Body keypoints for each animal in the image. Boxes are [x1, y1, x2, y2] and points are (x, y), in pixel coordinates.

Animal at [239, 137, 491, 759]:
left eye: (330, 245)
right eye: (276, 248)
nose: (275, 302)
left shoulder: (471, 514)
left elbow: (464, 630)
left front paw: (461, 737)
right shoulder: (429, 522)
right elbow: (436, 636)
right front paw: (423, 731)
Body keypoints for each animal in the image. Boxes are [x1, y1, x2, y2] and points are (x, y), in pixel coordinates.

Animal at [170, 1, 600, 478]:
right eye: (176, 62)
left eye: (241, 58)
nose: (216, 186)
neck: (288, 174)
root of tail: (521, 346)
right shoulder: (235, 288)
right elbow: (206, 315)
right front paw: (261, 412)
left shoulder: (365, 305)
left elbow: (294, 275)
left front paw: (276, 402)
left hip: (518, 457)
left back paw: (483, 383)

◆ ◆ ◆

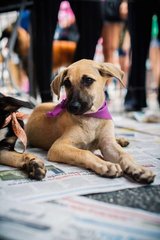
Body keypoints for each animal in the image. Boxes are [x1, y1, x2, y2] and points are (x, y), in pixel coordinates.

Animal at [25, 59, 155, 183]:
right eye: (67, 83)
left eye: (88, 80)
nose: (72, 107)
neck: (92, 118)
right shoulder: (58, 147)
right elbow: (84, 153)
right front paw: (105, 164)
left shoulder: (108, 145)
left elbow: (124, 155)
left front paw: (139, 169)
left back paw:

◆ ◆ ◆

• [WHAT THE TASK REQUIRES]: Copy only this part of the entries above: the line with "left front paw: (461, 737)", the line with "left back paw: (483, 383)", and the lines between, all exactly as written.

• [FINISHED TASK]:
left front paw: (461, 737)
right shoulder: (429, 522)
right elbow: (436, 636)
right front paw: (423, 731)
Body keypoints for each animal in the image. Boxes are [x1, y1, x2, y2] and points are (x, y), in pixel coordinates.

Animal at [170, 1, 600, 478]:
right eye: (176, 62)
left eye: (241, 58)
nose: (216, 186)
neck: (288, 174)
root of tail: (521, 346)
right shoulder: (235, 288)
right elbow: (206, 315)
right front paw: (261, 412)
left shoulder: (365, 305)
left elbow: (294, 275)
left front paw: (276, 402)
left hip: (518, 457)
left back paw: (483, 383)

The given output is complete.